• _Source extract_:
CAGAYAN DE ORO CITY, Philippines — The Misamis Oriental provincial legislative board has started its investigation Tuesday, January 11, into the operation of the Grand Imperial casino in Barangay Taboc, Opol town, as it questions if the gambling establishment have complied with the requirements of the local government units.
The provincial legislators have admitted that while they have no question on the legality of the casino as it is being sanctioned by the Phil. Gaming and Amusement Corp. (PAGCOR), their concern during Tuesday’s hearing held at the Sangguniang Panlalawigan session hall was focused on whether or not the company that runs the gaming facility had secured permits from the mayor’s office.
Some members of the provincial board, acting as a committee of the whole, was led by Vice Gov. Jeremy Jonahmar Pelaez.
The members of the investigating panel were board members Gerardo Sabal III, Wayne Militante, Dexter Yasay, and Kerwin Jess Soldevilla, who is sitting as ex-officio member being the provincial federation president of the Sangguniang Kabataan.
During the hearing, Daniel Cabaluna, officer-in-charge of Grand Imperial, said that they have not obtained permit from the office of Opol Mayor Maximino Seno.
Seno, for his part, told the legislators that he did not issue a mayor’s permit since he didn’t want to violate the law, particularly Presidential Decree 771, issued by then President Ferdinand Marcos in 1975, which revokes all powers and authority of local government to grant franchise or permit and regulate wager or betting by the public on all forms of legal gambling.
He said that PAGCOR can set up casino even without the approval of the LGUs as the charter of PAGCOR empowers it to centralize gambling, citing the case between then Cagayan de Oro city mayor Pablo Magtajas versus Pryce Properties and PAGCOR, recorded as G.R. 111097 by the Supreme Court in 1994.
PAGCOR, he said, is the national government agency “that has been mandated to regulate all games of chance in the country” as provided under PD 1869 and Republic Act 9487.
“In a memorandum issued from the President’s office in 1996 that only the national government has the power to issue licenses or permits for the operation of gambling,” Seno said.

• _Source material_:
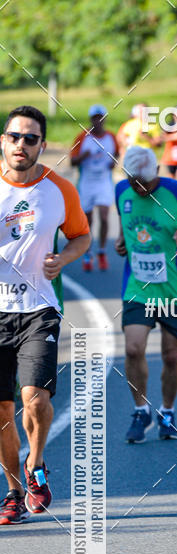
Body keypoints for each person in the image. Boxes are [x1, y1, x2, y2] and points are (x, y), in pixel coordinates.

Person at [0, 105, 90, 524]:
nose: (21, 144)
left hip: (39, 307)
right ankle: (14, 492)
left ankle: (36, 465)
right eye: (14, 136)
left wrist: (64, 259)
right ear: (2, 141)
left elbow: (81, 236)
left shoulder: (60, 190)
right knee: (1, 412)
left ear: (42, 145)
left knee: (34, 399)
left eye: (30, 138)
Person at [115, 146, 177, 443]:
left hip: (174, 290)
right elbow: (126, 225)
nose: (138, 187)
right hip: (137, 288)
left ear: (156, 173)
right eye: (132, 181)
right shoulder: (121, 192)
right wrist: (121, 240)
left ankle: (167, 412)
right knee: (132, 349)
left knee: (171, 355)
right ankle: (141, 411)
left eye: (144, 181)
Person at [70, 104, 118, 272]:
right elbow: (72, 161)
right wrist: (83, 156)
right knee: (88, 220)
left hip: (104, 181)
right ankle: (88, 253)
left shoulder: (111, 137)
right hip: (86, 184)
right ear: (91, 119)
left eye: (101, 117)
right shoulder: (82, 137)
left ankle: (102, 252)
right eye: (95, 118)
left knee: (104, 217)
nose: (98, 121)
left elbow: (116, 155)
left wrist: (113, 163)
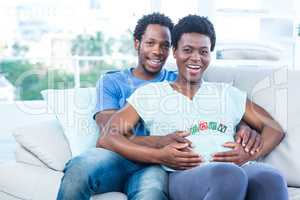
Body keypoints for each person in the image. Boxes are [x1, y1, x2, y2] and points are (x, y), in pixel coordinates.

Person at [57, 13, 262, 200]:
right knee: (80, 167)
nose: (157, 51)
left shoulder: (179, 80)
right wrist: (159, 142)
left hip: (157, 166)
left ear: (173, 50)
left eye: (164, 45)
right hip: (118, 156)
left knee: (150, 192)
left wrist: (244, 127)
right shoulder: (113, 81)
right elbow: (108, 134)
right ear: (137, 43)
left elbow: (215, 111)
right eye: (150, 43)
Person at [99, 15, 288, 200]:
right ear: (175, 51)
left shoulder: (227, 92)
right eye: (188, 50)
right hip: (185, 174)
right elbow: (108, 137)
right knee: (229, 175)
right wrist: (158, 155)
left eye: (203, 52)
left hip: (237, 168)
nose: (196, 58)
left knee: (271, 178)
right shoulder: (151, 93)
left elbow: (274, 128)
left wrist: (248, 154)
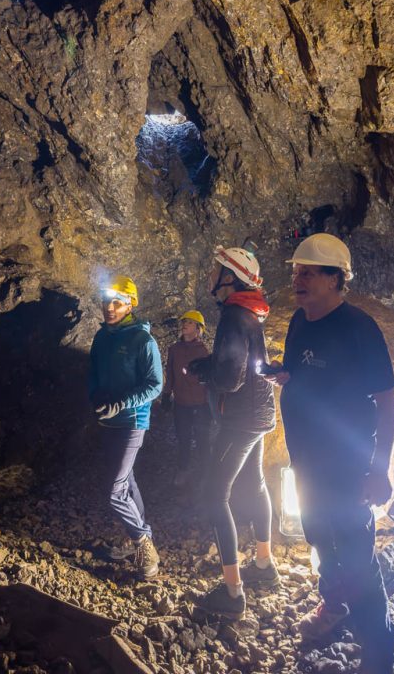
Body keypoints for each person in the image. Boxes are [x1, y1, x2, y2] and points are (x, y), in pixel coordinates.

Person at [268, 233, 394, 674]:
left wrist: (380, 470)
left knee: (357, 556)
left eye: (308, 273)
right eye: (296, 272)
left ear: (335, 279)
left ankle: (380, 654)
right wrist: (283, 375)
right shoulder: (299, 320)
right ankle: (335, 604)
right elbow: (300, 371)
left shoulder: (360, 329)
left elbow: (387, 403)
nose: (297, 279)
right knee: (319, 536)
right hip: (306, 461)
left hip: (346, 468)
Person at [189, 245, 278, 618]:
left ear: (230, 277)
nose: (211, 275)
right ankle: (264, 565)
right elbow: (242, 360)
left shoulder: (232, 316)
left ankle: (232, 593)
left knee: (215, 495)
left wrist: (205, 374)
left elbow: (229, 379)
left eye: (216, 270)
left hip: (240, 419)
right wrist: (210, 363)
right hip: (260, 414)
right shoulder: (249, 314)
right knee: (254, 484)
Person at [87, 275, 163, 579]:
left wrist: (121, 403)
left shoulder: (143, 341)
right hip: (109, 421)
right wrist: (96, 396)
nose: (110, 307)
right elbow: (93, 372)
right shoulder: (102, 337)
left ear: (130, 305)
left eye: (117, 302)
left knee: (114, 490)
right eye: (107, 301)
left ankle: (144, 545)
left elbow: (155, 384)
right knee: (127, 481)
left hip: (132, 422)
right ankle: (139, 540)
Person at [160, 310, 211, 488]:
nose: (184, 325)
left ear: (198, 328)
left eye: (189, 322)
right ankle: (184, 470)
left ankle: (206, 474)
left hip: (201, 404)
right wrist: (166, 394)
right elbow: (170, 373)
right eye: (184, 322)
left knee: (203, 439)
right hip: (181, 404)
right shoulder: (174, 349)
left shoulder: (203, 351)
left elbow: (208, 379)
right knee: (183, 439)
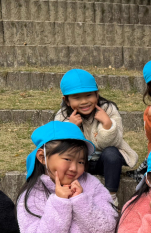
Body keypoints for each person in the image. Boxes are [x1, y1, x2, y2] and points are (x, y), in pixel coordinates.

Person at [54, 68, 138, 206]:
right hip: (79, 163)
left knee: (111, 153)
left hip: (104, 161)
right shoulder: (63, 116)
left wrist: (107, 124)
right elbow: (61, 147)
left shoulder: (108, 109)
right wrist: (71, 128)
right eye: (76, 98)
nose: (84, 101)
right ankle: (71, 194)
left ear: (97, 94)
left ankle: (111, 198)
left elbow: (112, 143)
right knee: (64, 159)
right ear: (67, 101)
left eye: (89, 95)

• _Task goal_: In the news article about the Opol casino, who led the provincial board members acting as a committee of the whole?

• _The completed task_: Vice Gov. Jeremy Jonahmar Pelaez